> [Passage for review]:
=== Section Start ===

On Tuesday 30 October, a Commission spokesperson said that the discussions between representatives of the European Commission and their US counterparts on subjects of regulatory cooperation took place "in a constructive atmosphere".
Issues addressed in Washington the previous week included how to enable trade facilitation in the pharmaceutical sector and that of medical devices, cybersecurity and liquefied natural gas.
The search for ways to reduce the cost of conformity assessments and to strengthen transatlantic cooperation during the development of standards or technical regulations for new technologies were also on the agenda of the week's negotiations.
This work at expert level paves the way for the next meeting between European Trade Commissioner Cecilia Malmström and US Trade Representative Robert Lighthizer in Washington in November.
Consumers vigilant
The director of the European Consumer Organisation BEUC, Monique Goyens, met Malmström ahead of these discussions. The two women addressed this section of the transatlantic dialogue.
"We were vocal on this issue during TTIP times (the previous transatlantic trade negotiations). Our view remains the same as always", a BEUC spokesperson commented.
BEUC has always deplored the fact this dialogue is dominated by trade interests. "We criticised these plans as an effective brake on our governments’ – whether EU or national – ability to regulate in the public interest", the BEUC spokesperson stated.
While BEUC today confirms it has "the utmost confidence" in Malmström, its concerns are more as regards the US negotiator and "the deregulatory trend on the other side of the pond. Especially as we receive information from US consumer groups on what is happening in Washington", the BECU spokesperson added. He promised the greatest vigilance of the organisations defending consumers' interests on this file.
Mutually beneficial?

=== Section End ===

(Collected data)
=== Section Start ===

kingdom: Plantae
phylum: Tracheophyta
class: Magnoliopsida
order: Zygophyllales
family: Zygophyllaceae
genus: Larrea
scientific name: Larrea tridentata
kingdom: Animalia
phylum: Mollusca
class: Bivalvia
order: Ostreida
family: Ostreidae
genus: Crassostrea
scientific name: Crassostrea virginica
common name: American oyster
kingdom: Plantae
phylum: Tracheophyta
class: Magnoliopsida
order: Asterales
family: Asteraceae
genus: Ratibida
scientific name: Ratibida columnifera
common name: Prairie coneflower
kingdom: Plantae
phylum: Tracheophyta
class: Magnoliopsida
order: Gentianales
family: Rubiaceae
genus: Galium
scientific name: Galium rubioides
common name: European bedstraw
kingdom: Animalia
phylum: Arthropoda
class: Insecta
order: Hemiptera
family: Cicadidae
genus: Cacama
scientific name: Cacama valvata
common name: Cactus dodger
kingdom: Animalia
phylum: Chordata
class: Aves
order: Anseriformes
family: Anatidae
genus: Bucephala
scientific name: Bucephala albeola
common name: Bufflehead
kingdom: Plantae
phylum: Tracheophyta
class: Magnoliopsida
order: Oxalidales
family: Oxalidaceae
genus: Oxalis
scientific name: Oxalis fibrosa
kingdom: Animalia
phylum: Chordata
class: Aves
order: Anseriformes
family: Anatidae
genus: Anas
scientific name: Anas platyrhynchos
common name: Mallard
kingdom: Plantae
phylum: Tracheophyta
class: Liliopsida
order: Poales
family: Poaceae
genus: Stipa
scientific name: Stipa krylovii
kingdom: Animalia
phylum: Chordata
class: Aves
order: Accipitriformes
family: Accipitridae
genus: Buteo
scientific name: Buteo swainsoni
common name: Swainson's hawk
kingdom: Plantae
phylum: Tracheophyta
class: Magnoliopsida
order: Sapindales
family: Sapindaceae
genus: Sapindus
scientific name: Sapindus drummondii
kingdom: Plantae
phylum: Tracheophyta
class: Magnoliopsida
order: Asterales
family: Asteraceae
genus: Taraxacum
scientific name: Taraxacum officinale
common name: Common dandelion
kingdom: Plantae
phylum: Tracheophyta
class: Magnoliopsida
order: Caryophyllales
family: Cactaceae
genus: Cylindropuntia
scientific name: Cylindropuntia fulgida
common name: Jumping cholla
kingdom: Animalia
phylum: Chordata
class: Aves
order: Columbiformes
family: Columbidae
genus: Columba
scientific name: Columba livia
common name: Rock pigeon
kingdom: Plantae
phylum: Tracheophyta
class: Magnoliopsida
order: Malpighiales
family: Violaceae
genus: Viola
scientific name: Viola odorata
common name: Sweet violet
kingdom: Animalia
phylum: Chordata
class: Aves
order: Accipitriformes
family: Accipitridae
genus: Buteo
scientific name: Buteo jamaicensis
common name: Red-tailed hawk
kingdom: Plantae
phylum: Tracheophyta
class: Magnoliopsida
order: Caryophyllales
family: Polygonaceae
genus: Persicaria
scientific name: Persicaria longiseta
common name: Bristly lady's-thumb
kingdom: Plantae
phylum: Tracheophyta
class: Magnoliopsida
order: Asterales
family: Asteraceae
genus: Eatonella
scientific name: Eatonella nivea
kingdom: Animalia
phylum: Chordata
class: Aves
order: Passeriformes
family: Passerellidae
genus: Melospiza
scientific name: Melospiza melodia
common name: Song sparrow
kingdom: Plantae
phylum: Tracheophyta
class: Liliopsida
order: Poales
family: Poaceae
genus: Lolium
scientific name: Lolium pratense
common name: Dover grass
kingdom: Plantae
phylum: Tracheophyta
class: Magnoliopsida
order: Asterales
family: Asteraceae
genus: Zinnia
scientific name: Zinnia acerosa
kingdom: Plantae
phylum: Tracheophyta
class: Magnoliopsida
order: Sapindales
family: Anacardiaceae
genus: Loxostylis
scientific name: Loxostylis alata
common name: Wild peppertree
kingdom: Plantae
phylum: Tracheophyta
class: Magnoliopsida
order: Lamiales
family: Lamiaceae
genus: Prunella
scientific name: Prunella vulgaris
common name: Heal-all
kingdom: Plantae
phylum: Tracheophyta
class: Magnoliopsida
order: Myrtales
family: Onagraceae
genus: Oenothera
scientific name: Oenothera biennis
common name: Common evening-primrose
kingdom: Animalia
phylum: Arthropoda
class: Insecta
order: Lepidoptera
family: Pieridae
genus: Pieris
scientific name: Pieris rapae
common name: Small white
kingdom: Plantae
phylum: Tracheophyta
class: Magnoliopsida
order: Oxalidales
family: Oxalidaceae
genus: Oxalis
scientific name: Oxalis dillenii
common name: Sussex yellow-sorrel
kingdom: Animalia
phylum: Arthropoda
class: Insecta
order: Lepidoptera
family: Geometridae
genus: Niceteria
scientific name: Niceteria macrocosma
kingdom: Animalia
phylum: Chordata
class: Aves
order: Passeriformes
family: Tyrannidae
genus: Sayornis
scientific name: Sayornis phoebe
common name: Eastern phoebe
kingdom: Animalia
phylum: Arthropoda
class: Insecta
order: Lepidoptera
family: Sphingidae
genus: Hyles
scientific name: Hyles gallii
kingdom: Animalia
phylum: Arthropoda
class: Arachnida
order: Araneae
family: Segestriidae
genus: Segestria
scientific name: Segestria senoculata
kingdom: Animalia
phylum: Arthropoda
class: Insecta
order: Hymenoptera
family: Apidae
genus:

=== Section End ===

> [Required action A]: Transcribe the portion of the article on EU–US regulatory talks that opens with the words containing "This work at" and closes with "BEUC spokesperson commented.".
> [Required action B]: Go on with the article on EU–US regulatory talks from the point where it stops.

> [Task result A]:
This work at expert level paves the way for the next meeting between European Trade Commissioner Cecilia Malmström and US Trade Representative Robert Lighthizer in Washington in November.
Consumers vigilant
The director of the European Consumer Organisation BEUC, Monique Goyens, met Malmström ahead of these discussions. The two women addressed this section of the transatlantic dialogue.
"We were vocal on this issue during TTIP times (the previous transatlantic trade negotiations). Our view remains the same as always", a BEUC spokesperson commented.

> [Task result B]:
The Commission stated that any cooperation in this domain was possible only if "it happens on a voluntary basis, in a mutually beneficial way and in full respect of the EU’s legal framework, including the existing levels of protection".
However, according to Gabriel Siles-Brügge from Warwick University, "there are fundamental differences between the EU and US in regulatory matters that are difficult to square in these ongoing negotiations… crucially, a difference in the approach to standardisation and conformity assessment".
On the other side of the Atlantic, the system of normalisation is decentralised, and rules can vary from one state to another. This is a completely different system from in the EU, where the respect of European standards effectively gives access to the European single market.
This system "has been a persistent concern from the US side, which sees the European standards and conformity assessment system as a barrier to its exporters", Dr Siles-Brügge told EUROPE.
And he concluded: "there is probably little to be gained here for EU manufacturers insofar as these provisions on process will likely do little to change the fragmented nature of the US system and are intended to provide in-roads for US firms and the US government to challenge EU regulatory decision-making". (Original version in French by Hermine Donceel)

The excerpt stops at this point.